Она вглядывалась в Николь, по-новому оценивая ее привлекательность. И ей казалось, что в этой женщине привлекательно все — даже свойственная ей жестковатость, даже ее привычки и склонности, и еще что-то неуловимое, что для Розмэри, смотревшей на все это глазами своей матери, представительницы среднего класса, связывалось с отношением Николь к деньгам. Розмэри тратила деньги, заработанные трудом, — в Европе она сейчас находилась потому, что в одно январское утро больная, с температурой, раз за разом прыгала в воду, пока мать не вмешалась и не увезла ее домой.

С помощью Николь Розмэри купила на свои деньги два платья, две шляпы и четыре пары туфель. Николь делала покупки по списку, занимавшему две страницы, а кроме того, покупала все, приглянувшееся ей в витринах. То, что не могло сгодиться ей самой, она покупала в подарок друзьям. Она накупила пестрых бус, искусственных цветов, надувных подушек для пляжа, сумок, шалей, цветочного меду и штук десять купальных костюмов. Купила резинового крокодила, кровать-раскладушку, мебель для кукольного домика, пару попугайчиков-неразлучников, отрез новомодной материи с перламутровым отливом, дорожные шахматы слоновой кости с золотом, дюжину полотняных носовых платков для Эйба, две замшевые куртки от Гермеса — одну цвета морской волны, другую цвета клубники со сливками. Она покупала вещи не так, как это делает дорогая куртизанка, для которой белье или драгоценности — это, в сущности, и орудия производства, и помещение капитала, — нет, тут было нечто в корне иное. Чтобы Николь существовала на свете, затрачивалось немало искусства и труда. Ради нее мчались поезда по круглому брюху континента, начиная свой бег в Чикаго и заканчивая в Калифорнии; дымили фабрики жевательной резинки, и все быстрей двигались трансмиссии у станков: рабочие замешивали в чанах зубную пасту и цедили из медных котлов благовонный эликсир; в августе работницы спешили консервировать помидоры, а перед рождеством сбивались с ног продавщицы в магазинах стандартных цен; индейцы-полукровки гнули спину на бразильских кофейных плантациях, а витавшие в облаках изобретатели вдруг узнавали, что патент на их детище присвоен другими, — все они и еще многие платили Николь свою десятину. То была целая сложная система, работавшая бесперебойно в грохоте и тряске, и оттого, что Николь являлась частью этой системы, даже такие ее действия, как эти оптовые магазинные закупки, озарялись особым светом, подобным ярким отблескам пламени на лице кочегара, стоящего перед открытой топкой. Она наглядно иллюстрировала очень простые истины, неся в себе самой свою неотвратимую гибель, но при этом была полна такого обаяния, что Розмэри невольно захотелось подражать ей.

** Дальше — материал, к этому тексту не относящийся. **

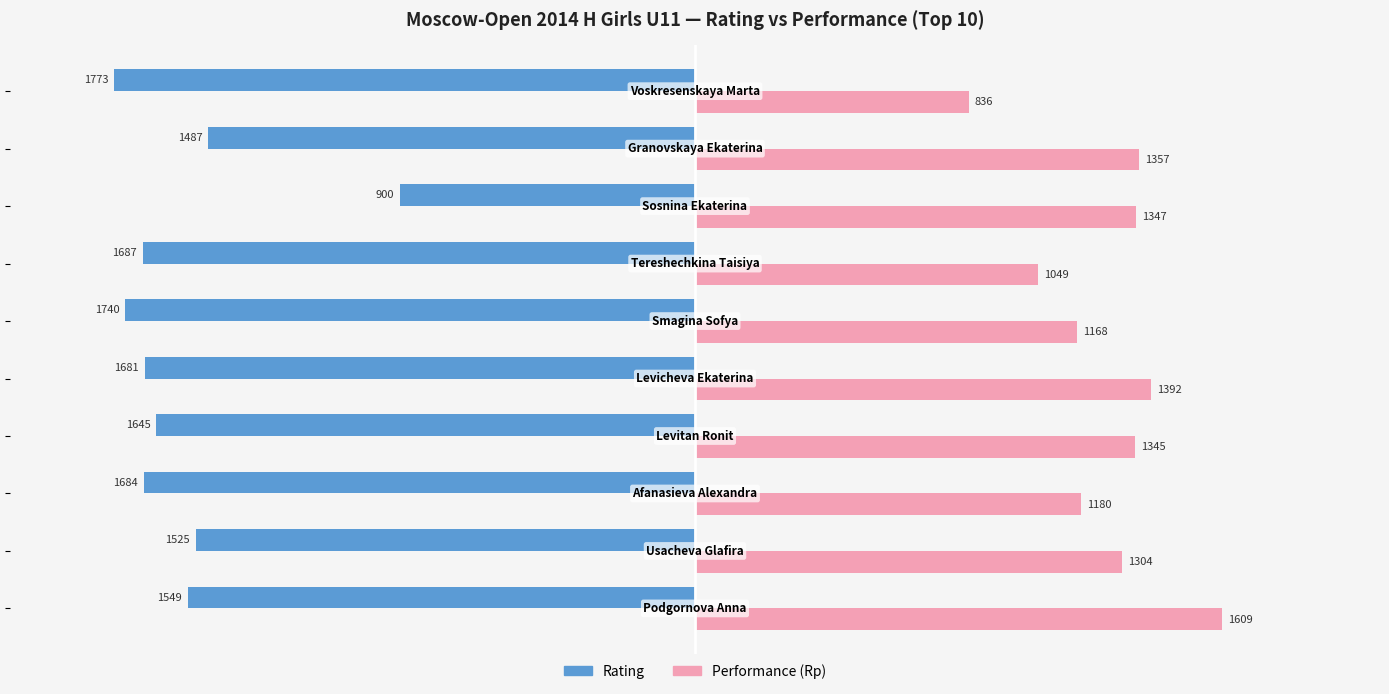

What is the smallest value displayed?

-1773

Было уже почти четыре часа. Стоя посреди магазина с зеленым попугайчиком на плече, Николь разговорилась — что с ней бывало нечасто.

— А ведь если б вам не пришлось прыгать в воду в тот зимний день… Странно иногда получается в жизни. Я помню, перед самой войной мы жили в Берлине — это было незадолго до смерти мамы, мне тогда шел четырнадцатый год. Бэби, моя сестра, получила приглашение на придворный бал, и в ее книжечке три танца были записаны за принцами крови — все это удалось устроить через одного камергера. За полчаса до начала сборов у нее вдруг жар и сильная боль в животе справа. Врач признал аппендицит и сказал, что нужна операция. Но мама не любила отказываться от своих планов; и вот сестре под бальным платьем привязали пузырь со льдом, и она поехала на бал и танцевала до двух часов ночи, а в семь утра ей сделали операцию.